Valse start. Laat ik opnieuw beginnen. In de NRC van maandag 15 juni stond een aflevering uit de rubriek “Zeggen en Schrijven” van Liesbeth Koenen, onder de titel: “Seks hebben”. Een curieus stukje. Ondanks het feit dat Koenen als taalkundige beter weet, en dat ook inderdaad met zoveel woorden schrijft, heeft het precies de structuur die ik in miniatuurtje 40 heb bekritiseerd. Het begint met de observatie van het ontstaan van een eigenaardig taalverschijnsel. Dan volgt de hypothese over waar dit vandaan komt (in dit geval een “leenvertaling” uit het Engels), en ten slotte: afkeuring. Het enige wat in Koenens stukje ontbreekt is de opmerking dat de gewraakte uitdrukking “gemakzuchtig” of “vaag” is. Maar daar staat dan weer tegenover dat er sappige associaties met de Amerikaanse volksgeest opgeroepen worden.

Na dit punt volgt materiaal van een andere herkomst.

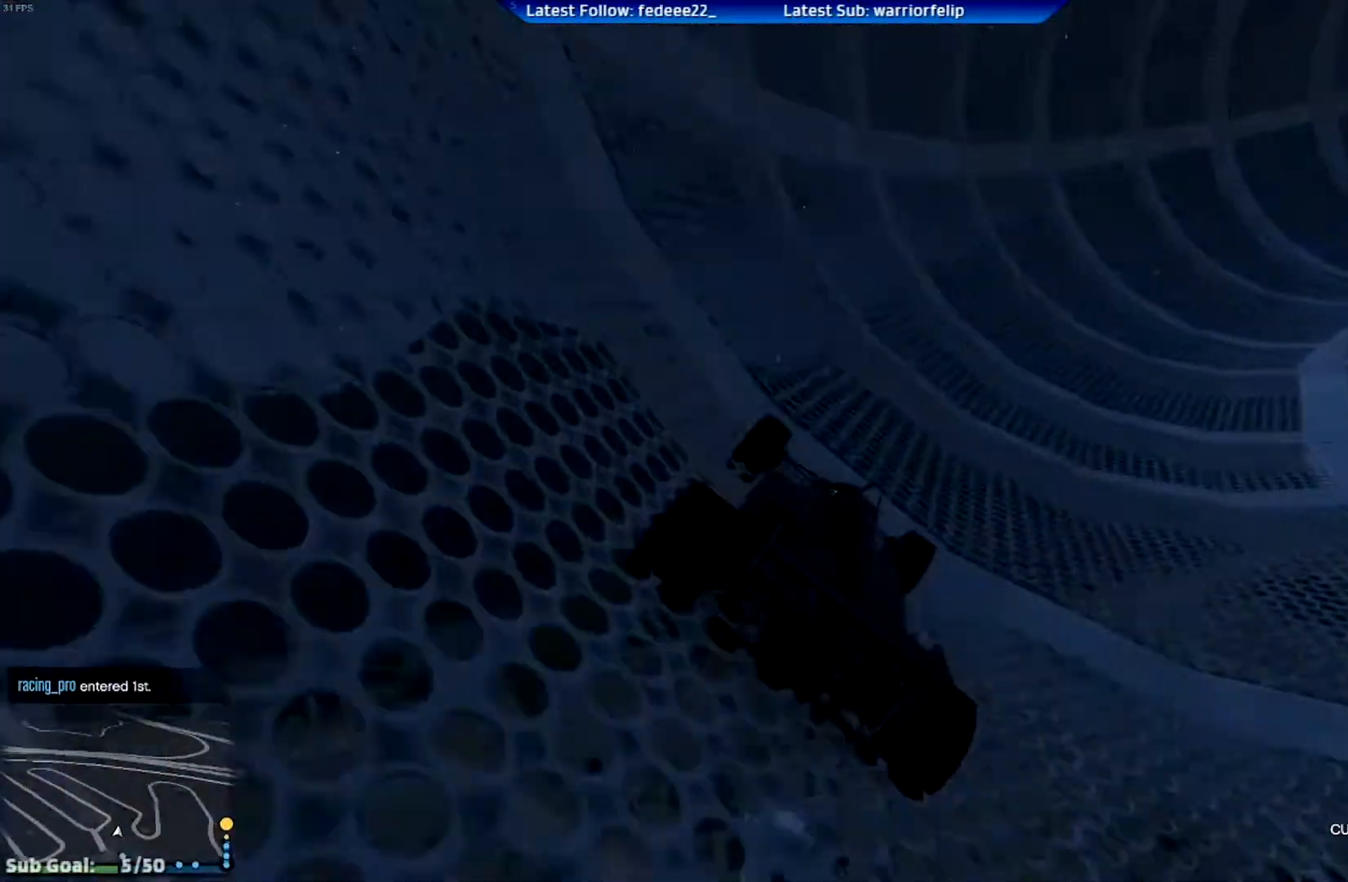
{"buttons": ["R2"], "left_stick": "right", "right_stick": "center", "events": [[67, "left_stick", "right"], [217, "left_stick", "center"], [501, "left_stick", "right"]]}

Tijd voor een korte samenvatting: het gaat om de constructie “seks hebben”, die volgens Koenen sinds de Clinton-Lewinsky-affaire pas goed in de Nederlandse taal is terechtgekomen, als vertaling van “to have sex”. Koenen voelt een weerzin tegen deze vertaling, omdat die een associatie oproept met “de verwrongen manier waarop Amerikanen tegen seks aankijken”. Mooi he? Seks is, volgens de Amerikanen (volgens Koenen dan weer), “vies, voos en vunzig”. Het is deze “angst voor seks” die uit de uitdrukking “seks hebben” naar voren komt.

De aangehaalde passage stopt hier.